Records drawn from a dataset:
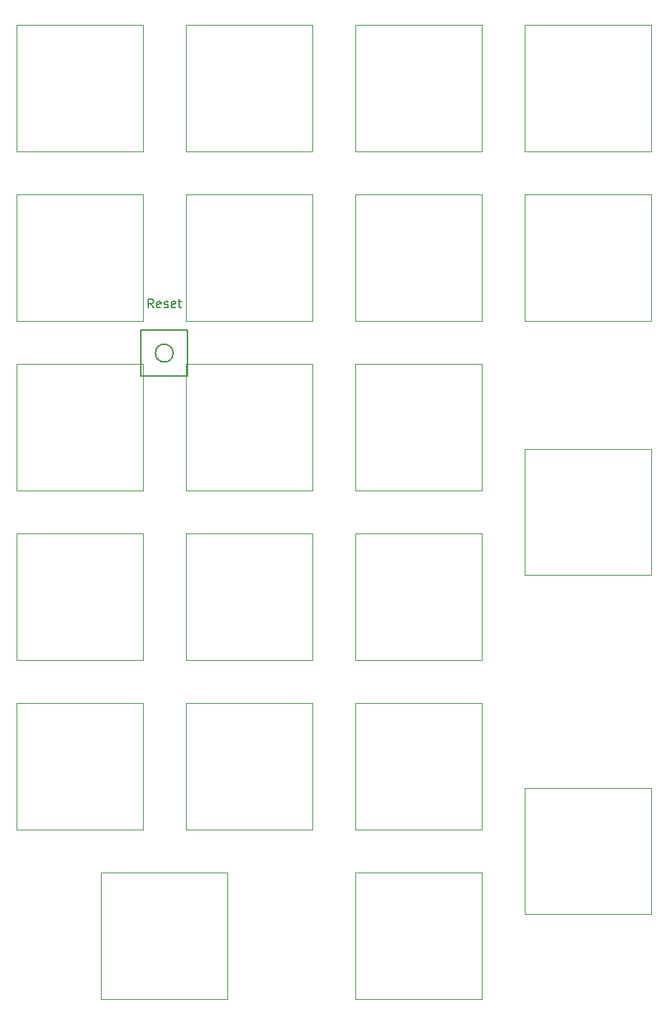
<source format=gbr>
%TF.GenerationSoftware,KiCad,Pcbnew,(5.1.9)-1*%
%TF.CreationDate,2021-06-12T17:38:07+02:00*%
%TF.ProjectId,tfk20-avr,74666b32-302d-4617-9672-2e6b69636164,rev?*%
%TF.SameCoordinates,Original*%
%TF.FileFunction,Legend,Top*%
%TF.FilePolarity,Positive*%
%FSLAX46Y46*%
G04 Gerber Fmt 4.6, Leading zero omitted, Abs format (unit mm)*
G04 Created by KiCad (PCBNEW (5.1.9)-1) date 2021-06-12 17:38:07*
%MOMM*%
%LPD*%
G01*
G04 APERTURE LIST*
%ADD10C,0.120000*%
%ADD11C,0.150000*%
G04 APERTURE END LIST*
D10*
%TO.C,MX10*%
X128631250Y-93618750D02*
X142831250Y-93618750D01*
X128631250Y-79418750D02*
X128631250Y-93618750D01*
X142831250Y-79418750D02*
X128631250Y-79418750D01*
X142831250Y-93618750D02*
X142831250Y-79418750D01*
D11*
%TO.C,SW1*%
X127206250Y-78184375D02*
G75*
G03*
X127206250Y-78184375I-1000000J0D01*
G01*
X128806250Y-80784375D02*
X123606250Y-80784375D01*
X128806250Y-75584375D02*
X128806250Y-80784375D01*
X123606250Y-75584375D02*
X128806250Y-75584375D01*
X123606250Y-80784375D02*
X123606250Y-75584375D01*
D10*
%TO.C,MX21*%
X180931250Y-141243750D02*
X180931250Y-127043750D01*
X166731250Y-141243750D02*
X180931250Y-141243750D01*
X166731250Y-127043750D02*
X166731250Y-141243750D01*
X180931250Y-127043750D02*
X166731250Y-127043750D01*
%TO.C,MX20*%
X147681250Y-150768750D02*
X161881250Y-150768750D01*
X147681250Y-136568750D02*
X147681250Y-150768750D01*
X161881250Y-136568750D02*
X147681250Y-136568750D01*
X161881250Y-150768750D02*
X161881250Y-136568750D01*
%TO.C,MX19*%
X119106250Y-150768750D02*
X133306250Y-150768750D01*
X119106250Y-136568750D02*
X119106250Y-150768750D01*
X133306250Y-136568750D02*
X119106250Y-136568750D01*
X133306250Y-150768750D02*
X133306250Y-136568750D01*
%TO.C,MX18*%
X147681250Y-131718750D02*
X161881250Y-131718750D01*
X147681250Y-117518750D02*
X147681250Y-131718750D01*
X161881250Y-117518750D02*
X147681250Y-117518750D01*
X161881250Y-131718750D02*
X161881250Y-117518750D01*
%TO.C,MX17*%
X128631250Y-131718750D02*
X142831250Y-131718750D01*
X128631250Y-117518750D02*
X128631250Y-131718750D01*
X142831250Y-117518750D02*
X128631250Y-117518750D01*
X142831250Y-131718750D02*
X142831250Y-117518750D01*
%TO.C,MX16*%
X109581250Y-131718750D02*
X123781250Y-131718750D01*
X109581250Y-117518750D02*
X109581250Y-131718750D01*
X123781250Y-117518750D02*
X109581250Y-117518750D01*
X123781250Y-131718750D02*
X123781250Y-117518750D01*
%TO.C,MX15*%
X180931250Y-103143750D02*
X180931250Y-88943750D01*
X166731250Y-103143750D02*
X180931250Y-103143750D01*
X166731250Y-88943750D02*
X166731250Y-103143750D01*
X180931250Y-88943750D02*
X166731250Y-88943750D01*
%TO.C,MX14*%
X147681250Y-112668750D02*
X161881250Y-112668750D01*
X147681250Y-98468750D02*
X147681250Y-112668750D01*
X161881250Y-98468750D02*
X147681250Y-98468750D01*
X161881250Y-112668750D02*
X161881250Y-98468750D01*
%TO.C,MX13*%
X128631250Y-112668750D02*
X142831250Y-112668750D01*
X128631250Y-98468750D02*
X128631250Y-112668750D01*
X142831250Y-98468750D02*
X128631250Y-98468750D01*
X142831250Y-112668750D02*
X142831250Y-98468750D01*
%TO.C,MX12*%
X109581250Y-112668750D02*
X123781250Y-112668750D01*
X109581250Y-98468750D02*
X109581250Y-112668750D01*
X123781250Y-98468750D02*
X109581250Y-98468750D01*
X123781250Y-112668750D02*
X123781250Y-98468750D01*
%TO.C,MX11*%
X147681250Y-93618750D02*
X161881250Y-93618750D01*
X147681250Y-79418750D02*
X147681250Y-93618750D01*
X161881250Y-79418750D02*
X147681250Y-79418750D01*
X161881250Y-93618750D02*
X161881250Y-79418750D01*
%TO.C,MX9*%
X109581250Y-93618750D02*
X123781250Y-93618750D01*
X109581250Y-79418750D02*
X109581250Y-93618750D01*
X123781250Y-79418750D02*
X109581250Y-79418750D01*
X123781250Y-93618750D02*
X123781250Y-79418750D01*
%TO.C,MX8*%
X166731250Y-74568750D02*
X180931250Y-74568750D01*
X166731250Y-60368750D02*
X166731250Y-74568750D01*
X180931250Y-60368750D02*
X166731250Y-60368750D01*
X180931250Y-74568750D02*
X180931250Y-60368750D01*
%TO.C,MX7*%
X147681250Y-74568750D02*
X161881250Y-74568750D01*
X147681250Y-60368750D02*
X147681250Y-74568750D01*
X161881250Y-60368750D02*
X147681250Y-60368750D01*
X161881250Y-74568750D02*
X161881250Y-60368750D01*
%TO.C,MX6*%
X128631250Y-74568750D02*
X142831250Y-74568750D01*
X128631250Y-60368750D02*
X128631250Y-74568750D01*
X142831250Y-60368750D02*
X128631250Y-60368750D01*
X142831250Y-74568750D02*
X142831250Y-60368750D01*
%TO.C,MX5*%
X109581250Y-74568750D02*
X123781250Y-74568750D01*
X109581250Y-60368750D02*
X109581250Y-74568750D01*
X123781250Y-60368750D02*
X109581250Y-60368750D01*
X123781250Y-74568750D02*
X123781250Y-60368750D01*
%TO.C,MX4*%
X166731250Y-55518750D02*
X180931250Y-55518750D01*
X166731250Y-41318750D02*
X166731250Y-55518750D01*
X180931250Y-41318750D02*
X166731250Y-41318750D01*
X180931250Y-55518750D02*
X180931250Y-41318750D01*
%TO.C,MX3*%
X147681250Y-55518750D02*
X161881250Y-55518750D01*
X147681250Y-41318750D02*
X147681250Y-55518750D01*
X161881250Y-41318750D02*
X147681250Y-41318750D01*
X161881250Y-55518750D02*
X161881250Y-41318750D01*
%TO.C,MX2*%
X128631250Y-55518750D02*
X142831250Y-55518750D01*
X128631250Y-41318750D02*
X128631250Y-55518750D01*
X142831250Y-41318750D02*
X128631250Y-41318750D01*
X142831250Y-55518750D02*
X142831250Y-41318750D01*
%TO.C,MX1*%
X109581250Y-55518750D02*
X123781250Y-55518750D01*
X109581250Y-41318750D02*
X109581250Y-55518750D01*
X123781250Y-41318750D02*
X109581250Y-41318750D01*
X123781250Y-55518750D02*
X123781250Y-41318750D01*
%TO.C,SW1*%
D11*
X124968154Y-73080505D02*
X124634821Y-72604315D01*
X124396726Y-73080505D02*
X124396726Y-72080505D01*
X124777678Y-72080505D01*
X124872916Y-72128125D01*
X124920535Y-72175744D01*
X124968154Y-72270982D01*
X124968154Y-72413839D01*
X124920535Y-72509077D01*
X124872916Y-72556696D01*
X124777678Y-72604315D01*
X124396726Y-72604315D01*
X125777678Y-73032886D02*
X125682440Y-73080505D01*
X125491964Y-73080505D01*
X125396726Y-73032886D01*
X125349107Y-72937648D01*
X125349107Y-72556696D01*
X125396726Y-72461458D01*
X125491964Y-72413839D01*
X125682440Y-72413839D01*
X125777678Y-72461458D01*
X125825297Y-72556696D01*
X125825297Y-72651934D01*
X125349107Y-72747172D01*
X126206250Y-73032886D02*
X126301488Y-73080505D01*
X126491964Y-73080505D01*
X126587202Y-73032886D01*
X126634821Y-72937648D01*
X126634821Y-72890029D01*
X126587202Y-72794791D01*
X126491964Y-72747172D01*
X126349107Y-72747172D01*
X126253869Y-72699553D01*
X126206250Y-72604315D01*
X126206250Y-72556696D01*
X126253869Y-72461458D01*
X126349107Y-72413839D01*
X126491964Y-72413839D01*
X126587202Y-72461458D01*
X127444345Y-73032886D02*
X127349107Y-73080505D01*
X127158630Y-73080505D01*
X127063392Y-73032886D01*
X127015773Y-72937648D01*
X127015773Y-72556696D01*
X127063392Y-72461458D01*
X127158630Y-72413839D01*
X127349107Y-72413839D01*
X127444345Y-72461458D01*
X127491964Y-72556696D01*
X127491964Y-72651934D01*
X127015773Y-72747172D01*
X127777678Y-72413839D02*
X128158630Y-72413839D01*
X127920535Y-72080505D02*
X127920535Y-72937648D01*
X127968154Y-73032886D01*
X128063392Y-73080505D01*
X128158630Y-73080505D01*
%TD*%
M02*

</source>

● Problem to solve
The lines above, starting at the one with "X147681250Y-112668750D02*" and ending at the one with "X180931250Y-41318750D02*", are the only ones to return, exactly as written.

● Solved exercise
X147681250Y-112668750D02*
X161881250Y-112668750D01*
X147681250Y-98468750D02*
X147681250Y-112668750D01*
X161881250Y-98468750D02*
X147681250Y-98468750D01*
X161881250Y-112668750D02*
X161881250Y-98468750D01*
%TO.C,MX13*%
X128631250Y-112668750D02*
X142831250Y-112668750D01*
X128631250Y-98468750D02*
X128631250Y-112668750D01*
X142831250Y-98468750D02*
X128631250Y-98468750D01*
X142831250Y-112668750D02*
X142831250Y-98468750D01*
%TO.C,MX12*%
X109581250Y-112668750D02*
X123781250Y-112668750D01*
X109581250Y-98468750D02*
X109581250Y-112668750D01*
X123781250Y-98468750D02*
X109581250Y-98468750D01*
X123781250Y-112668750D02*
X123781250Y-98468750D01*
%TO.C,MX11*%
X147681250Y-93618750D02*
X161881250Y-93618750D01*
X147681250Y-79418750D02*
X147681250Y-93618750D01*
X161881250Y-79418750D02*
X147681250Y-79418750D01*
X161881250Y-93618750D02*
X161881250Y-79418750D01*
%TO.C,MX9*%
X109581250Y-93618750D02*
X123781250Y-93618750D01*
X109581250Y-79418750D02*
X109581250Y-93618750D01*
X123781250Y-79418750D02*
X109581250Y-79418750D01*
X123781250Y-93618750D02*
X123781250Y-79418750D01*
%TO.C,MX8*%
X166731250Y-74568750D02*
X180931250Y-74568750D01*
X166731250Y-60368750D02*
X166731250Y-74568750D01*
X180931250Y-60368750D02*
X166731250Y-60368750D01*
X180931250Y-74568750D02*
X180931250Y-60368750D01*
%TO.C,MX7*%
X147681250Y-74568750D02*
X161881250Y-74568750D01*
X147681250Y-60368750D02*
X147681250Y-74568750D01*
X161881250Y-60368750D02*
X147681250Y-60368750D01*
X161881250Y-74568750D02*
X161881250Y-60368750D01*
%TO.C,MX6*%
X128631250Y-74568750D02*
X142831250Y-74568750D01*
X128631250Y-60368750D02*
X128631250Y-74568750D01*
X142831250Y-60368750D02*
X128631250Y-60368750D01*
X142831250Y-74568750D02*
X142831250Y-60368750D01*
%TO.C,MX5*%
X109581250Y-74568750D02*
X123781250Y-74568750D01*
X109581250Y-60368750D02*
X109581250Y-74568750D01*
X123781250Y-60368750D02*
X109581250Y-60368750D01*
X123781250Y-74568750D02*
X123781250Y-60368750D01*
%TO.C,MX4*%
X166731250Y-55518750D02*
X180931250Y-55518750D01*
X166731250Y-41318750D02*
X166731250Y-55518750D01*
X180931250Y-41318750D02*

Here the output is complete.